In this pursuit for new, more durable ways to foster healthy places, I co-founded in 2001 Center for Whole Communities to offer innovative training in leadership development that specifically brought together the worlds of social justice, human wellbeing, and conservation in week-long, skill-building, learning journeys. By creating a compelling vision for change, my colleagues and I were able to build from scratch a very strong organization with a nationally respected board and faculty and to raise almost a decade’s worth of tuition-free programming for more than 1,500 citizen leaders from 48 states. We created an innovative curriculum based on systems-thinking, setting a table for all, and working across disciplines that gave citizen leaders a direct experience of a healthy, whole community. We created something that hadn’t existed before, and we succeeded in modeling change not just teaching it. Those alumni are continuing in vital ways to rebuild urban areas, reconcile conflict around Native lands, help communities better measure success, and integrate human wellbeing and health of place.
Recognizing the challenge facing most social profit organizations to measure what matters most to them, I led a team in of 120 collaborators from different fields with funding from Surdna and the Geraldine R. Dodge Foundation to create Whole Measures.

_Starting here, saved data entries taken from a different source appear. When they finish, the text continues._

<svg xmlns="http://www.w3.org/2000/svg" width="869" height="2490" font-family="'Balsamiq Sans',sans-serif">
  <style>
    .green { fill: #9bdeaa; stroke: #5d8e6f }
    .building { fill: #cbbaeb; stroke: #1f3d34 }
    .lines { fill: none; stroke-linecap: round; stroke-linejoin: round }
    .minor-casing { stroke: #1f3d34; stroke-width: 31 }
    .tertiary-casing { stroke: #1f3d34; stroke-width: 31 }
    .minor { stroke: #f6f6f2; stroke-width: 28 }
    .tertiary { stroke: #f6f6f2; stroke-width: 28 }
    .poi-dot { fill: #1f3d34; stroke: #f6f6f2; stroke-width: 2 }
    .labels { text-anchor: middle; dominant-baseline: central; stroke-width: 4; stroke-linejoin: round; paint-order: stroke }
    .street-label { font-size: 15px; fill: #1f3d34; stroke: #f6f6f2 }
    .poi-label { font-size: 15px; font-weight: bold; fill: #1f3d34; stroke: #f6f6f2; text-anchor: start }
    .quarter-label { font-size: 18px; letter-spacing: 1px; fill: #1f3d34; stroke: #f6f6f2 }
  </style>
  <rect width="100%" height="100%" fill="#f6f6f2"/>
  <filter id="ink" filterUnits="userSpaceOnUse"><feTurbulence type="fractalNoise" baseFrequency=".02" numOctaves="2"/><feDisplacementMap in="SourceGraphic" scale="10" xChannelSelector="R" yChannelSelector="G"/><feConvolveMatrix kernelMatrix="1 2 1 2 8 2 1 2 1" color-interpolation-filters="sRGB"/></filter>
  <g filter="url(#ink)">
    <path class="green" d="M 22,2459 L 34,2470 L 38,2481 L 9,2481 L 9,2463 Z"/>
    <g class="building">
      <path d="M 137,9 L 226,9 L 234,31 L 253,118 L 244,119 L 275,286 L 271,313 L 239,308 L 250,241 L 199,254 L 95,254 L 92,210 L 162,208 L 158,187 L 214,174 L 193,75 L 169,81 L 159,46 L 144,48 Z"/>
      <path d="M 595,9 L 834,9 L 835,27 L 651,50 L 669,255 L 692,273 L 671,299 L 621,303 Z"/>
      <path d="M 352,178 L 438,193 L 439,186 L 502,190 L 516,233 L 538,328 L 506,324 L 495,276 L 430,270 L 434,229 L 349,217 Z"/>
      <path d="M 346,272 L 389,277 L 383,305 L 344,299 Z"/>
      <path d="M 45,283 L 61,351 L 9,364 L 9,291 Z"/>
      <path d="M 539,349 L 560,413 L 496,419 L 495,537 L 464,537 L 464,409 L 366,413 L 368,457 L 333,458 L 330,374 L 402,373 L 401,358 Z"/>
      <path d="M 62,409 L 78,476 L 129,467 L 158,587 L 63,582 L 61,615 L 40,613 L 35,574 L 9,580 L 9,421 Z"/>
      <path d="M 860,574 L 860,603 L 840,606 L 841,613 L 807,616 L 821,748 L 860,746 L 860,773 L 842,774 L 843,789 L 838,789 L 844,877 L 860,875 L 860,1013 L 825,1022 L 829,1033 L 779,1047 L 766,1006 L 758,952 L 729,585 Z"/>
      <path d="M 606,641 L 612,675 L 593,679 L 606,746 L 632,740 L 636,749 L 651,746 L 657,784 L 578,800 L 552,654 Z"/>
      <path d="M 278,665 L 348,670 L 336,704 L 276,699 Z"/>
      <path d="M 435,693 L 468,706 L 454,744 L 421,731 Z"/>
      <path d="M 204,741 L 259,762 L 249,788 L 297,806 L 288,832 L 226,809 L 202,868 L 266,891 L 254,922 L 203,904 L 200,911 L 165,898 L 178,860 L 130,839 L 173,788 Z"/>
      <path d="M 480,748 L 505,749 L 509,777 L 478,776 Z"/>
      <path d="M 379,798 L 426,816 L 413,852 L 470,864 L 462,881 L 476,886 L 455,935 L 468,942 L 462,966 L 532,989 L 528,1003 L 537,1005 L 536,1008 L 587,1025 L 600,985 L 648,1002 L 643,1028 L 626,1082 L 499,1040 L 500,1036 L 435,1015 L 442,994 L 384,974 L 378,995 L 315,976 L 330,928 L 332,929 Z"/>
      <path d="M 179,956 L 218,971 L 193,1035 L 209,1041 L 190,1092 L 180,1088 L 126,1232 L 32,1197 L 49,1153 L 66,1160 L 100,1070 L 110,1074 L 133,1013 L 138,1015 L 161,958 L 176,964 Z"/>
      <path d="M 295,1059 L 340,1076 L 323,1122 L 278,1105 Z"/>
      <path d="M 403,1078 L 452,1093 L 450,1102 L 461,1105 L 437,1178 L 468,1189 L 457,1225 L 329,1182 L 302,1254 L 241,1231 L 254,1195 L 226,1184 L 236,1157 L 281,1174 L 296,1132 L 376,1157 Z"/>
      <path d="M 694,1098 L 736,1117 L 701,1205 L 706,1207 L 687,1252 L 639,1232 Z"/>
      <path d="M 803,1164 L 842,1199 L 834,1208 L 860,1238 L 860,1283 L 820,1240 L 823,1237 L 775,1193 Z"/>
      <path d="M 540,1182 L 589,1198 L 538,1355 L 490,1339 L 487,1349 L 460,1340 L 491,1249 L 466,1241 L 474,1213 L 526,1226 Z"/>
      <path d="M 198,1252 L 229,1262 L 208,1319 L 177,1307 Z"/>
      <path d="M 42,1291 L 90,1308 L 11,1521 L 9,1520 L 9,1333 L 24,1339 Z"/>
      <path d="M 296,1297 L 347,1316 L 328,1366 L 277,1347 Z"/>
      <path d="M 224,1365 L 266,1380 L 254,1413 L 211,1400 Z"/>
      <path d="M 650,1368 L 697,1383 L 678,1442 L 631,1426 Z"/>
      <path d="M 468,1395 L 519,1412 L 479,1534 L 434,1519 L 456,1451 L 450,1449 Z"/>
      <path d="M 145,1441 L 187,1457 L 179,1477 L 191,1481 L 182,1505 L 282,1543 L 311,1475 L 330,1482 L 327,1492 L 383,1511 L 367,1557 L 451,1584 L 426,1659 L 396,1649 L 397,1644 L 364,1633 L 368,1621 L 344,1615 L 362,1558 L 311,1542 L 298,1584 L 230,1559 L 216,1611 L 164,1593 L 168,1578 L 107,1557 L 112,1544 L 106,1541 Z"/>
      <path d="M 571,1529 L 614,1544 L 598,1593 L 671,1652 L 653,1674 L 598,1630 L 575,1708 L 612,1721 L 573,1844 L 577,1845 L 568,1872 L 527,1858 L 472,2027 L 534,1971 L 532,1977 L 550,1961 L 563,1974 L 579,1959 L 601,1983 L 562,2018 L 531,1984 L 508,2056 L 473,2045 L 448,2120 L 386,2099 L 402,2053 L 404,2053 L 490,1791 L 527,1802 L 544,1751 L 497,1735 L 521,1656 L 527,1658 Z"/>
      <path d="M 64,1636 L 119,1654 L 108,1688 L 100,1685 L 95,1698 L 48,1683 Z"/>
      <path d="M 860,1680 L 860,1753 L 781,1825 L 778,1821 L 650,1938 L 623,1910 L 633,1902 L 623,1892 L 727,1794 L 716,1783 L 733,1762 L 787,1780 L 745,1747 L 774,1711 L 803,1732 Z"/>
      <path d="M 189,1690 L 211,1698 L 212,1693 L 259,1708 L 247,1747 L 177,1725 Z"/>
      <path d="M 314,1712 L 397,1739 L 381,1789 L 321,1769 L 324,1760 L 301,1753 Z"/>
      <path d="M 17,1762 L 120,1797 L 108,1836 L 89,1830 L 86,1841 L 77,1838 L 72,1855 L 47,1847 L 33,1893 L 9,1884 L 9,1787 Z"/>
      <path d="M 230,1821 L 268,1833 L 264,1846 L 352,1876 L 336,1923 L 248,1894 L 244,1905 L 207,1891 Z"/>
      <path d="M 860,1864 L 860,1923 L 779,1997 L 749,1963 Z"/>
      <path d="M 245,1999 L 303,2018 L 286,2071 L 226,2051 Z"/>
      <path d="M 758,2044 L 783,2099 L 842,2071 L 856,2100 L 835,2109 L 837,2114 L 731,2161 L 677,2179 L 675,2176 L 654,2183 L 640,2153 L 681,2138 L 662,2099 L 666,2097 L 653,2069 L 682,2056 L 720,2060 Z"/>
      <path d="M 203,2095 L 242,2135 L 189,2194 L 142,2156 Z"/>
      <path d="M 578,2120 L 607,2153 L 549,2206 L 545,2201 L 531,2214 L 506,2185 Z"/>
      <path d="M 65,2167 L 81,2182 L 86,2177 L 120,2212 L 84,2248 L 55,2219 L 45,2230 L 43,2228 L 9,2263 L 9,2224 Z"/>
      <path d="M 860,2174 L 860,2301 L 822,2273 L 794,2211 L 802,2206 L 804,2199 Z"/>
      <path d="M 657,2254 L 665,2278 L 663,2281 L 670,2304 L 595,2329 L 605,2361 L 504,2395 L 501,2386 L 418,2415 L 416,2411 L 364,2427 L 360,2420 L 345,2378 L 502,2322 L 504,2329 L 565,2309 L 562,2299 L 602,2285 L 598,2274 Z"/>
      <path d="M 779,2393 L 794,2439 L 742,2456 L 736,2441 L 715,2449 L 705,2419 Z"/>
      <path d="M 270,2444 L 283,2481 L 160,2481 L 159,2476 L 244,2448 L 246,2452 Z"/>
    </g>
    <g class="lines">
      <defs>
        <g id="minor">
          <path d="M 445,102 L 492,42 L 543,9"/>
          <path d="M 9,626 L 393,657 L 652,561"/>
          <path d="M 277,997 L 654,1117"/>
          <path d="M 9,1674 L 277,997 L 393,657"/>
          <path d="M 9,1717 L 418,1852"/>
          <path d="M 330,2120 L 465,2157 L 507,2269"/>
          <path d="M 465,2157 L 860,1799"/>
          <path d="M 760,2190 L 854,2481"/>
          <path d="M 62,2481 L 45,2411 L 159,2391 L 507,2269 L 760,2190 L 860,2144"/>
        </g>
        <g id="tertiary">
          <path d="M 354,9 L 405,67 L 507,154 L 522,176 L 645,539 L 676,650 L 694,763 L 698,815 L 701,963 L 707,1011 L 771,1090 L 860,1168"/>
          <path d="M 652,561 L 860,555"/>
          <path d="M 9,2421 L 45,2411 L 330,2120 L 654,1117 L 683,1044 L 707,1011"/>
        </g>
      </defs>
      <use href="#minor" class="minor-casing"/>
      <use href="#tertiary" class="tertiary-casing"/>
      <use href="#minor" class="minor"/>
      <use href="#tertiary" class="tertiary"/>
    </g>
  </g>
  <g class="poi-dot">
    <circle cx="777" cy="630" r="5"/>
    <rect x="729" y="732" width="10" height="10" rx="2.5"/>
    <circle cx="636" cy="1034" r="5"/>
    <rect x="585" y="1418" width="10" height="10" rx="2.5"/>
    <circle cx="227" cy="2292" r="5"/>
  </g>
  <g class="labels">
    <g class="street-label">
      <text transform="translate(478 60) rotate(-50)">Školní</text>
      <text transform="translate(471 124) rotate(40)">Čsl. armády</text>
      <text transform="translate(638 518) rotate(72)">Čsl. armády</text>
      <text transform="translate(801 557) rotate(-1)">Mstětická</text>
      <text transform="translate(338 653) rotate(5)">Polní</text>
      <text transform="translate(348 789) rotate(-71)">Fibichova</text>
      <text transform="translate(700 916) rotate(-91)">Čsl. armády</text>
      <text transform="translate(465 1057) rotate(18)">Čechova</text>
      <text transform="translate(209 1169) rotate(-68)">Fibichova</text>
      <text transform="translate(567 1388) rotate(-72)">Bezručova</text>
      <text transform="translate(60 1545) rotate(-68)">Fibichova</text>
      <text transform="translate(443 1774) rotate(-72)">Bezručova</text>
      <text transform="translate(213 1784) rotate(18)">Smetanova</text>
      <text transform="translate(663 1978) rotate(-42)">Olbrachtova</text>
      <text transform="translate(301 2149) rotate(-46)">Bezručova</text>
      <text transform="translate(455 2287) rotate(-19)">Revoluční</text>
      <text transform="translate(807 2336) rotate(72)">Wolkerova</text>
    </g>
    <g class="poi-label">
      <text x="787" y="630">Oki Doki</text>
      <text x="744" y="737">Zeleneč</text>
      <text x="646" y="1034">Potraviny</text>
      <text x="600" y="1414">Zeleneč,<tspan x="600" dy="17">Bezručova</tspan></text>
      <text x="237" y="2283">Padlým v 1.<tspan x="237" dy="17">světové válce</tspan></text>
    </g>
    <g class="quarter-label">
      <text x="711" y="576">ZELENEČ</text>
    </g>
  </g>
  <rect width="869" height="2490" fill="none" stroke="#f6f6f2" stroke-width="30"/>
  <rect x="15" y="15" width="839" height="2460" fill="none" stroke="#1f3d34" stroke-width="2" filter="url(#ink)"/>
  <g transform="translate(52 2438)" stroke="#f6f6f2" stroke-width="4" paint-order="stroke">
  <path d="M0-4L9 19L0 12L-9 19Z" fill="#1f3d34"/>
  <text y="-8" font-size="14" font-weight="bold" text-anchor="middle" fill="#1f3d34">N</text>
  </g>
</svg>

This published tool, and the training that we designed with it, has enabled different disciplines working toward healthy communities to have shared measures of success.
My instinct is to create dialogue and relationship where there is little or none, and much of my strength as a consultant and team member arises from being a courageous convener. In the 1990s, I was among the first to create dialogue between the rural, lower-income, blue collar logging community and the urban, white collar wilderness advocacy community. In 2005, I was hired by the Kellogg Foundation to help envision a more just food system through dialogue between farm and restaurant workers, labor rights activists, policy experts and food security advocates. In 2009, I conceived of and launched a new program, 2042 Today, that calls upon the conservation community to recognize the emerging population of color in our country and create space for young conservationists, both whites and peoples of color, to reimagine conservation and how best to be in relationship in order to realize that shared destiny. In 2010, I was brought to Flint, Michigan by the Ruth Mott Foundation to develop a unique program using story and personal narrative to help former General Motors assembly line workers to imagine a new community.
As farmer, I have particular strength and credibility with people working on land issues ranging from food systems to conservation to climate change to water. My work is transformative when applied to situations where the most connected and the most affected need to work together or when groups who are separated by influence and access can work to become allies.
In every project, I draw upon my experience as an artist. My photography and essays have appeared in seven books on themes about people, place, the power of story, and the opportunities for change. I’ve also shared my voice through two decades worth of keynote addresses across the country. A Man Apart, my most recent book, written in collaboration with my wife Helen Whybrow, is a family memoir about creativity, friendship and mentorship published in 2015.
Helen and I run Knoll Farm, a diversified organic fruit and sheep farm and learning center - a brave, little farm- in the Mad River watershed of Vermont where we've raised our daughters, grown food for our community, and made refuge for thousands for two decades.